Temu po części poświęcono rozdział ostatni, „Krytyczna teoria zmysłów”, który również pozostawia niedosyt, jest też najkrótszy ze wszystkich. Tymczasem autorka już od wstępu budowała oczekiwania z nim związane, obiecując otwarcie perspektywy, w którym wybrzmi potencjał kina jako spotkania z Innym. Finalnie badaczka zdecydowała się na prezentację tych myśli, które akcentują ponowne upodmiotowienie Innego dzięki dotykalnemu poznania (w tym filmowemu), powracając między innymi do rozważań Laury Marks o skórze, tym razem w kontekście kina międzykulturowego, a także na skonfrontowanie potencjału teorii zmysłów ze stanowiskami feministycznymi. Szkoda, że część ta jest tak krótka, i że mniej w niej filmoznawstwa niż teorii: to bowiem bardzo oryginalna część pracy, świadcząca o świeżości i innowacyjności badań Stańczyk, rezonująca z najbardziej współczesnymi prądami kulturoznawczymi i filmowymi.

Wskazane miejsca, które pozostawiają czytelniczkę z poczuciem niedosytu, w żaden sposób jednak nie ujmują ważności i intelektualnej wielkości „Filmowego sensorium”. Przy tak szerokim horyzoncie badawczym skróty czy kondensacja wybranych wątków były nieuniknione. To publikacja głęboko akademicka, wymagająca od odbiorcy znajomości pojęć filozoficznym i konceptów przeszczepionych ze studiów przede wszystkim anglosaskich, a zatem usatysfakcjonuje bardziej teoretyka i badacza niż widza zachwycającego się kinem i poddającego się ucieleśnionej percepcji.
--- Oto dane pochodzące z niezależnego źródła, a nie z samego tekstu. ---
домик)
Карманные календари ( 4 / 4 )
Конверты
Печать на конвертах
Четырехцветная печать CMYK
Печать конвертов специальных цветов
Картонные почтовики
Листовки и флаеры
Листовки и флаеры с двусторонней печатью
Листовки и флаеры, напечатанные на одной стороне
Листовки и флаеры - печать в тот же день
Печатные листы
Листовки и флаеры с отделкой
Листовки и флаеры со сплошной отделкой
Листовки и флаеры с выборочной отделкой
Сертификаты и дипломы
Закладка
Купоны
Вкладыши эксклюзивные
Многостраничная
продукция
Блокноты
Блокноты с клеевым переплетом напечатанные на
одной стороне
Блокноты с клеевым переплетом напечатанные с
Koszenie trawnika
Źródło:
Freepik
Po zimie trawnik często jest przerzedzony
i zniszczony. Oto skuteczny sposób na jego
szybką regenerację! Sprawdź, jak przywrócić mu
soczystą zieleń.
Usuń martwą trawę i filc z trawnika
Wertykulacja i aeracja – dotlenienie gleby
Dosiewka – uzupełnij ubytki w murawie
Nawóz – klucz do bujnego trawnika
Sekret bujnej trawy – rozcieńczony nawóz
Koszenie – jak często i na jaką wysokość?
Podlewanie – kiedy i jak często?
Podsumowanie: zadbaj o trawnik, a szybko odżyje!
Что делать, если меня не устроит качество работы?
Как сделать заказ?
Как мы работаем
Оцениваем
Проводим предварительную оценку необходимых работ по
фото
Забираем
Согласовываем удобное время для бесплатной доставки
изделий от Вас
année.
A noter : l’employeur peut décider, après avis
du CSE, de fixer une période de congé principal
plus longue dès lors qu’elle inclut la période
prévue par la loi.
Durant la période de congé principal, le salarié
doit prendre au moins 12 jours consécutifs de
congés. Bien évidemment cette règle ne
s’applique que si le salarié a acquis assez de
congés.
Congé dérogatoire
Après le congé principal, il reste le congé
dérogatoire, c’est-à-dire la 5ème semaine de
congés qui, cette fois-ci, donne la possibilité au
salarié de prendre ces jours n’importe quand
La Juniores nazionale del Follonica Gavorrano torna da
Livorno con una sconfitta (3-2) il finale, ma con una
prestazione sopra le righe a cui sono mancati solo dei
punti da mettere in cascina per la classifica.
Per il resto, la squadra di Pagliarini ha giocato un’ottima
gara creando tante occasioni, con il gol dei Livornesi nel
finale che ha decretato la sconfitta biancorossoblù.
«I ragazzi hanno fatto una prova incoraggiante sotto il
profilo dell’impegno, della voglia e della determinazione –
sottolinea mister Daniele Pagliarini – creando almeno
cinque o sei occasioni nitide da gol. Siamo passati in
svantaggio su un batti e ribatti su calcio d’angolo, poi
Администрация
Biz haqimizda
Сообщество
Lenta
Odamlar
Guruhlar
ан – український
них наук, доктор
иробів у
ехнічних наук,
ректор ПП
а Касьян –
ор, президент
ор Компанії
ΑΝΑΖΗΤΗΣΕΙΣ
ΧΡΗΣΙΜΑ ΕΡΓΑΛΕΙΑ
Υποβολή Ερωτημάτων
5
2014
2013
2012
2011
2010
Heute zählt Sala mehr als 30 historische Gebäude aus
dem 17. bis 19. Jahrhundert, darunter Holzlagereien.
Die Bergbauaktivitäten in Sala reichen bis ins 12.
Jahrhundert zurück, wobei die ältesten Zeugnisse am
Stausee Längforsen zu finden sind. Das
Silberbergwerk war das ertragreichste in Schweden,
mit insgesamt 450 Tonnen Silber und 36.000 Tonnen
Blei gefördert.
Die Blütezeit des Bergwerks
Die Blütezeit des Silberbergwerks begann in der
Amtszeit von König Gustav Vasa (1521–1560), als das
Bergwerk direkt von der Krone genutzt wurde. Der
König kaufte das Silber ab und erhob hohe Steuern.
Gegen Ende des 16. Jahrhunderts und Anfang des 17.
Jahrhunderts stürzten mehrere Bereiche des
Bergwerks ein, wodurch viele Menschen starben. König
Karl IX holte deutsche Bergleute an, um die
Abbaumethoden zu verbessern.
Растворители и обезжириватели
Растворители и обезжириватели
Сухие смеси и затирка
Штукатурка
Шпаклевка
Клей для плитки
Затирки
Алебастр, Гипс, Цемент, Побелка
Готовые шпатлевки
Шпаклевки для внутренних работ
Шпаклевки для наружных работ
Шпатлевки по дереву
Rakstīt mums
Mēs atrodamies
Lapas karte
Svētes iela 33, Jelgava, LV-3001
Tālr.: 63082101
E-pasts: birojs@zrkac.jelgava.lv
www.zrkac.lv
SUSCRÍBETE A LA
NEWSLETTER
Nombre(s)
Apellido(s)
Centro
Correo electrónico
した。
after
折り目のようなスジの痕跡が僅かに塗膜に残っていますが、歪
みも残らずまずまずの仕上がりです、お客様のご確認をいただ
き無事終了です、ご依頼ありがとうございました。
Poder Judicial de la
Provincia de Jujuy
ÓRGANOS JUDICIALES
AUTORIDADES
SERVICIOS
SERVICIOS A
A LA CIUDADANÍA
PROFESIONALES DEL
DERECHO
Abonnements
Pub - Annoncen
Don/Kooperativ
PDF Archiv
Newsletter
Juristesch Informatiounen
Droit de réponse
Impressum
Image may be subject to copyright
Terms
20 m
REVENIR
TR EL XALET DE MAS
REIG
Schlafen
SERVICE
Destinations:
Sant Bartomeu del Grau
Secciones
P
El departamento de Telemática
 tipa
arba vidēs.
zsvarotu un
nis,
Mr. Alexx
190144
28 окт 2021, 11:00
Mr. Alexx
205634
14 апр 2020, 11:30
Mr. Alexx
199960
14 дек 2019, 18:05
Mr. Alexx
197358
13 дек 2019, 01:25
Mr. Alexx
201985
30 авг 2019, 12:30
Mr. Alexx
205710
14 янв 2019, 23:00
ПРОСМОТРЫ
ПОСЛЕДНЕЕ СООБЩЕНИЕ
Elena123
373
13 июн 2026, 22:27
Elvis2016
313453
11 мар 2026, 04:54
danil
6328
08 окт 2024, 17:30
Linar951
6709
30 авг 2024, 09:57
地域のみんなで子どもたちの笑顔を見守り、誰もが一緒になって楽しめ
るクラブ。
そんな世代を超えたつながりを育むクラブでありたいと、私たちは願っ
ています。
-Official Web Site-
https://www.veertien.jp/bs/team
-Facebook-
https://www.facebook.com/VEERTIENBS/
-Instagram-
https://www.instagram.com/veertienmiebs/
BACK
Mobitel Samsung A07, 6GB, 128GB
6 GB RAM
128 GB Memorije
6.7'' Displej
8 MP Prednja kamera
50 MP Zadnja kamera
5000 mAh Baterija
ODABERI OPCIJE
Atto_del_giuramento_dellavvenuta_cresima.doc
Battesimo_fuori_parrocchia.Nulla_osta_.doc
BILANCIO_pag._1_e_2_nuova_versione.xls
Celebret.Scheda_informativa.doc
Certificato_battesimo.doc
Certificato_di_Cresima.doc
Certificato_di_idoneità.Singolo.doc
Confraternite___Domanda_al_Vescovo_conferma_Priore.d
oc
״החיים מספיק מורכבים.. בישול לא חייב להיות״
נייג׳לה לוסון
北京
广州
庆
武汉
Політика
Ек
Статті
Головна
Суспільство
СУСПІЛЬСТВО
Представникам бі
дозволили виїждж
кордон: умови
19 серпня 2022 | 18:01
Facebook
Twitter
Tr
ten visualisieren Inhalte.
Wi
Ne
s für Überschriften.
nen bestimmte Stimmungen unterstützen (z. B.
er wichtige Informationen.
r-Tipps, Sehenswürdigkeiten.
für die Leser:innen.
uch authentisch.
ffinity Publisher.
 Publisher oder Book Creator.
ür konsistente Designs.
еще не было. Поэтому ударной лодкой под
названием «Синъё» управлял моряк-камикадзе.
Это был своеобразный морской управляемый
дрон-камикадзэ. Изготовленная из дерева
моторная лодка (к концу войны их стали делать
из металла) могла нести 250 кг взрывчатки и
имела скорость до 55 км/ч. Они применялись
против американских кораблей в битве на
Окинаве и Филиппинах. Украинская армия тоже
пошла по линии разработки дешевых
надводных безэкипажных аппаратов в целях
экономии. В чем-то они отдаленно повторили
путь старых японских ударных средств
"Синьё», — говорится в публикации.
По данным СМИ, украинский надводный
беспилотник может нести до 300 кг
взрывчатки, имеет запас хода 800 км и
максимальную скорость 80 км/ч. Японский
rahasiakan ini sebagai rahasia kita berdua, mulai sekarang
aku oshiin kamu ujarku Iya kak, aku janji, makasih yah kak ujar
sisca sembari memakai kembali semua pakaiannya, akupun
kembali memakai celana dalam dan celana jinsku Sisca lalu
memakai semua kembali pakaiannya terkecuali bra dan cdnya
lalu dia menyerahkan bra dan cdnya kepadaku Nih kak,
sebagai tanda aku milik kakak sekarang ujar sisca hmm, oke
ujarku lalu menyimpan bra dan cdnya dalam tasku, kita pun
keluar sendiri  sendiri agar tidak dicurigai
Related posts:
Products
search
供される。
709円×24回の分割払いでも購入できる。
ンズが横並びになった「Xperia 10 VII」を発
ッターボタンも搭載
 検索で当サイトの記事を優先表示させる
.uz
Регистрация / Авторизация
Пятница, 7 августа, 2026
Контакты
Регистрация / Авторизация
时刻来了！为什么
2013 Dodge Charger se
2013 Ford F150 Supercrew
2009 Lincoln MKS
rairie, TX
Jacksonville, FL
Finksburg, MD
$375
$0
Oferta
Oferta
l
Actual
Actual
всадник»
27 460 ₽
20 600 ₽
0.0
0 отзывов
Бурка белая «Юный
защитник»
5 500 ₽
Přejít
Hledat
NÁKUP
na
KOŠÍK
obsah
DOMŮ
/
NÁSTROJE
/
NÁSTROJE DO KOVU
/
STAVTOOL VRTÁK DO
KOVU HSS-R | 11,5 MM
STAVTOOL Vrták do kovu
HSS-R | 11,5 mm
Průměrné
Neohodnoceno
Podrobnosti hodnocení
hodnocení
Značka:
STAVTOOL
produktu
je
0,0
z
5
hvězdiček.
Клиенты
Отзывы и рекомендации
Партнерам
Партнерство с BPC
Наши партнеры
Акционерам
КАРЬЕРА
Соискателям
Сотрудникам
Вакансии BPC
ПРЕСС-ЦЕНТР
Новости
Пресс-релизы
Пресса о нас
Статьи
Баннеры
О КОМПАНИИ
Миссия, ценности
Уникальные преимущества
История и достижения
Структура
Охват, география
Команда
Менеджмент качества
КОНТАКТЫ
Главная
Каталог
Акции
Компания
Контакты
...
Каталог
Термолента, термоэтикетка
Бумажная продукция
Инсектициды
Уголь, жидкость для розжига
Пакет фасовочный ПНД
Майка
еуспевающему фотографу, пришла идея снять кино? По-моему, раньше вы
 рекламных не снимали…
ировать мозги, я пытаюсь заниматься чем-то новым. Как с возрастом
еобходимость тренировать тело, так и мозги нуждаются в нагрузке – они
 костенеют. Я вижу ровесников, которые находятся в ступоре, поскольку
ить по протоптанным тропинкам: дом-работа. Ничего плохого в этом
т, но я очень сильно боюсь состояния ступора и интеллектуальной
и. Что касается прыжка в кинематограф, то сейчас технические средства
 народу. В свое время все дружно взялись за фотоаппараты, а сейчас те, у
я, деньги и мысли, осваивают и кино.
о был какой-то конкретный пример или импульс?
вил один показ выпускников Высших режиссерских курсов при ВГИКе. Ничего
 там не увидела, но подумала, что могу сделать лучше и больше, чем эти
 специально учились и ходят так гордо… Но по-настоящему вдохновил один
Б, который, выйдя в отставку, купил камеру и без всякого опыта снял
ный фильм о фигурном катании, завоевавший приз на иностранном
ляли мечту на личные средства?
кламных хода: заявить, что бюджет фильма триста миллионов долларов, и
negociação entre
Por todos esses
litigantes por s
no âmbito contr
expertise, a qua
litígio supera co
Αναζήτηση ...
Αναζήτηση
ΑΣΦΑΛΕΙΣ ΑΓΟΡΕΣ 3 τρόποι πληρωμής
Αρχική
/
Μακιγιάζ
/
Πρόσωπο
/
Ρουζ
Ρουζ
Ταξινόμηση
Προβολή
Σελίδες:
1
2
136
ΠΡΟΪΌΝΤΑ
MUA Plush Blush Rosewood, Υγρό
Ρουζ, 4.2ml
Być może o tym drugim typie odbiorcy warto pomyśleć w kontynuacji badań, których efektem byłoby ujęcie nieco bardziej popularyzatorskie, kinofilskie i czyniące zadość wielozmysłowemu odbiorowi?

LITERATURA:

T. Elsaesser, M. Hagener: „Teoria filmu: wprowadzenie przez zmysły”. Przeł. K. Wojnowski. Red. naukowa K. Loska. Kraków 2015.
Marta Stańczyk: „Filmowe sensorium. Teoria zmysłów i jej krytyczny potencjał”. Wydawnictwo Universitas. Kraków 2023 [seria: Horyzonty Kina].